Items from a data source
* * * * * * *

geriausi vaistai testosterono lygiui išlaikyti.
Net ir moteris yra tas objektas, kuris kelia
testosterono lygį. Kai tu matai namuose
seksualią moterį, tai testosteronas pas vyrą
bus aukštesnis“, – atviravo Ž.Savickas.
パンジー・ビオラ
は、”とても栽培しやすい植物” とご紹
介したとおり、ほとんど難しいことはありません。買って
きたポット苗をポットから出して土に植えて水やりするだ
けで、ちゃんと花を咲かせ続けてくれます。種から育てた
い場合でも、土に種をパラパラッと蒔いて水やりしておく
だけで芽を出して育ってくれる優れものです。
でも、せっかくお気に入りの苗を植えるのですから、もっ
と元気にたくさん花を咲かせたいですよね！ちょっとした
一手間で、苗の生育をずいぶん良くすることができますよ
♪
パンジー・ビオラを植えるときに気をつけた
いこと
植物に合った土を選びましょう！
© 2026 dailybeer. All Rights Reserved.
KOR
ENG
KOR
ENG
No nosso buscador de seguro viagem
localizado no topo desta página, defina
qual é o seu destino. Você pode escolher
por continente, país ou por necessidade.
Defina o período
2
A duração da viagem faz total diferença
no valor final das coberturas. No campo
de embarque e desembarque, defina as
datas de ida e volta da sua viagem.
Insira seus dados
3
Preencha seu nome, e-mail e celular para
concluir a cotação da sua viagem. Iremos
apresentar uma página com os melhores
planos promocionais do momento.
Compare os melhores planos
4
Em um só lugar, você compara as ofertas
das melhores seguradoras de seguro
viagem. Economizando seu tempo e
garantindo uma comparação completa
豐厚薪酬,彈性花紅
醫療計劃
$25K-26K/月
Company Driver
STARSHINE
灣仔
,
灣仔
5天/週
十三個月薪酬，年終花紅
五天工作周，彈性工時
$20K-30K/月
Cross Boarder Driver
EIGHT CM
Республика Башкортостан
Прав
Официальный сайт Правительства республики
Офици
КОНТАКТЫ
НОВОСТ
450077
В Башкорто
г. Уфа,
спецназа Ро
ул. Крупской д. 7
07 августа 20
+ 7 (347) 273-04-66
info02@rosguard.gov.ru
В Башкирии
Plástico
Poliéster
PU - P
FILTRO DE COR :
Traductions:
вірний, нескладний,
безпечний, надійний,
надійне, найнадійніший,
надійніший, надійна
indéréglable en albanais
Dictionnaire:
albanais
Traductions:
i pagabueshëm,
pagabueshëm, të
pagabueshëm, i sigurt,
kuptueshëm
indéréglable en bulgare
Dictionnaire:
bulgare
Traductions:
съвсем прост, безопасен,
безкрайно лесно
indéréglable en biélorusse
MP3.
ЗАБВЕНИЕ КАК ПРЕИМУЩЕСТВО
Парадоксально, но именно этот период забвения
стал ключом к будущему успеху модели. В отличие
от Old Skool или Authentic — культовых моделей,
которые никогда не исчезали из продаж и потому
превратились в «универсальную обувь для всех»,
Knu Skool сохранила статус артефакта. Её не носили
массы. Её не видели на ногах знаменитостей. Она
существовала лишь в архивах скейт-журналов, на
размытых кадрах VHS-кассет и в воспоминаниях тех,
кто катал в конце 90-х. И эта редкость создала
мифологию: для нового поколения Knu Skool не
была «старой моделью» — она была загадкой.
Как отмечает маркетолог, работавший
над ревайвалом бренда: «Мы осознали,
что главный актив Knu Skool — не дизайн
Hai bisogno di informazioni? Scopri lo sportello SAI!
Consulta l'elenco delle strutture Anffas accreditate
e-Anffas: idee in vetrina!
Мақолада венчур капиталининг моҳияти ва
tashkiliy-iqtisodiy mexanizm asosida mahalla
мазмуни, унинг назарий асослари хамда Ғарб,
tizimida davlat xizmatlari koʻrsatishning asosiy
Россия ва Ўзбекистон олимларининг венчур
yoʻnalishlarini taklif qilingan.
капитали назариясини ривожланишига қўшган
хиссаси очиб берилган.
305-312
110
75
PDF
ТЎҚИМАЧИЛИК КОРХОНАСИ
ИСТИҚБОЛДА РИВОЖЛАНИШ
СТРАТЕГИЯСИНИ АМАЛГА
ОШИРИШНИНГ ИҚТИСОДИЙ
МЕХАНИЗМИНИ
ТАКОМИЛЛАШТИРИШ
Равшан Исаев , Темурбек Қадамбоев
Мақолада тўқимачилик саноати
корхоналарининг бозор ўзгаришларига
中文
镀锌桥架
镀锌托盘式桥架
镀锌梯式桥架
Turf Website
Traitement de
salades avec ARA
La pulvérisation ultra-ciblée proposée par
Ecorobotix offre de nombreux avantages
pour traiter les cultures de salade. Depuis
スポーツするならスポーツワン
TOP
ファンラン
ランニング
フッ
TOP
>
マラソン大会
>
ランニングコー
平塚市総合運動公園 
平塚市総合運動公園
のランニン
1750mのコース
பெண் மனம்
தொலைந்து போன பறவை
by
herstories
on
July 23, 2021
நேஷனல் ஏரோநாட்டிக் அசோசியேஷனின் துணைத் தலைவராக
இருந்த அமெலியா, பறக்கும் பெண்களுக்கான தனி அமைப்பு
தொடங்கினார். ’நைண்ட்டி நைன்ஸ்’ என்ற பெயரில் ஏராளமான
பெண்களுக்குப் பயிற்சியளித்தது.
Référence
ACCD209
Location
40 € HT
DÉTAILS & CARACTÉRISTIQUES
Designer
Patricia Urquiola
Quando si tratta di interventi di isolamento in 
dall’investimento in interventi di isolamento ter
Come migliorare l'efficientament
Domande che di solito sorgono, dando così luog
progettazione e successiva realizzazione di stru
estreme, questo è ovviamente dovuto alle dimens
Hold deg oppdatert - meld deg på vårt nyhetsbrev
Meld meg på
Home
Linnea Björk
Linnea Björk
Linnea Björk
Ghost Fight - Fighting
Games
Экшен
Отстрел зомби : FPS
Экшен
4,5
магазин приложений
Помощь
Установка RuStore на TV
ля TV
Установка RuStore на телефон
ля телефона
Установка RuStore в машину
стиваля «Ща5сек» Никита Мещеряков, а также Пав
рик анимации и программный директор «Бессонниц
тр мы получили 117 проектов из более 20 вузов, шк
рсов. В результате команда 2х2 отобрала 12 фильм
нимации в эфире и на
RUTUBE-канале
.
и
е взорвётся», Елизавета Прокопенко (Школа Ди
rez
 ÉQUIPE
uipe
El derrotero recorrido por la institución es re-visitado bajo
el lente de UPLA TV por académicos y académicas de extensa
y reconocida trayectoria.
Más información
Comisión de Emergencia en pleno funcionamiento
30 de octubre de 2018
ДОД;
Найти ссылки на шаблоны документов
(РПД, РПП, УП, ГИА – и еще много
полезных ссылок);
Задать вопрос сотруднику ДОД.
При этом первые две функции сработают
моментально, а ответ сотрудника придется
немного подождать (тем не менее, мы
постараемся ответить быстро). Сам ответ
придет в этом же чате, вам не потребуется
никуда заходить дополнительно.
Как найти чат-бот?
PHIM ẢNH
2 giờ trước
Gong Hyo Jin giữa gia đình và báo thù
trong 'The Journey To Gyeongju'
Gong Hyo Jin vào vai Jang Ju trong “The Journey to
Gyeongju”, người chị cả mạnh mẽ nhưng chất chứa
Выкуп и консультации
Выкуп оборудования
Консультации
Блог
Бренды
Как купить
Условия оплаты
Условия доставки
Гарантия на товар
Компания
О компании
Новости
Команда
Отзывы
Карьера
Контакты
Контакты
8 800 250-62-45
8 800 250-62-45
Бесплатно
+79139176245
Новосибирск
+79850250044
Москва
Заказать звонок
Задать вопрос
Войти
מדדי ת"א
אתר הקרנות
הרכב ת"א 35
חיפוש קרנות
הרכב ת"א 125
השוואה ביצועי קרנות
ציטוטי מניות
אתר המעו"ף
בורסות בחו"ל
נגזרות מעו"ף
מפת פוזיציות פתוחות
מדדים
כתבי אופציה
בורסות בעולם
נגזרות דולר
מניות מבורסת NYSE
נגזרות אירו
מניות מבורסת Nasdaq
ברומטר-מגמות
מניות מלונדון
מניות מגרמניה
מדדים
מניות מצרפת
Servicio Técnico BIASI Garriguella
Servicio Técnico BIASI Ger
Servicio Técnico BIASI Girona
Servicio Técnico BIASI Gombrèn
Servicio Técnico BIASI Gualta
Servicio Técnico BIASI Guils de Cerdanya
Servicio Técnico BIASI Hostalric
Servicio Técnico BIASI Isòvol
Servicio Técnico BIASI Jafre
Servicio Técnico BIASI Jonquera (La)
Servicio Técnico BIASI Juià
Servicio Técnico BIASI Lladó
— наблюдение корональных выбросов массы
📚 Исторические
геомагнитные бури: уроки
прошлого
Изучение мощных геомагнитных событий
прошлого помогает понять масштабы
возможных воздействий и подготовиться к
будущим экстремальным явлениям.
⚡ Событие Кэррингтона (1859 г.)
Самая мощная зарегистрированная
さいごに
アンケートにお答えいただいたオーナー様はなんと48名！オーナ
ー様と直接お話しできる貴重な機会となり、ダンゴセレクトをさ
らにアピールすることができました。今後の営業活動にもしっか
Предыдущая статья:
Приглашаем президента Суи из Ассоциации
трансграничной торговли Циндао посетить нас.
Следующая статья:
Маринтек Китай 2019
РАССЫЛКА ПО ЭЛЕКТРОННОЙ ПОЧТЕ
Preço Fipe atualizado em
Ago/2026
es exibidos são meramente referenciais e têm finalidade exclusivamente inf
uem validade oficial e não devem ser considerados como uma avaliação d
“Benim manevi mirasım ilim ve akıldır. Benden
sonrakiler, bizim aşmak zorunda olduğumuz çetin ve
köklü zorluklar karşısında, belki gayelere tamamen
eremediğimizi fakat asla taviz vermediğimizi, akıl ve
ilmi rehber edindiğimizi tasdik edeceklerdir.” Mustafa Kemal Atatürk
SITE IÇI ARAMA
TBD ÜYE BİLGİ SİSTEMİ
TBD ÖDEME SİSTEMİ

* * * * * * *

**Exercise aim**
In your answer, include only the lines above starting at the line that holds "と元気にたくさん花を咲かせたいですよね！ちょっとした" and ending at the line that holds "localizado no topo desta página, defina", copied exactly.

**Solved problem**
と元気にたくさん花を咲かせたいですよね！ちょっとした
一手間で、苗の生育をずいぶん良くすることができますよ
♪
パンジー・ビオラを植えるときに気をつけた
いこと
植物に合った土を選びましょう！
© 2026 dailybeer. All Rights Reserved.
KOR
ENG
KOR
ENG
No nosso buscador de seguro viagem
localizado no topo desta página, defina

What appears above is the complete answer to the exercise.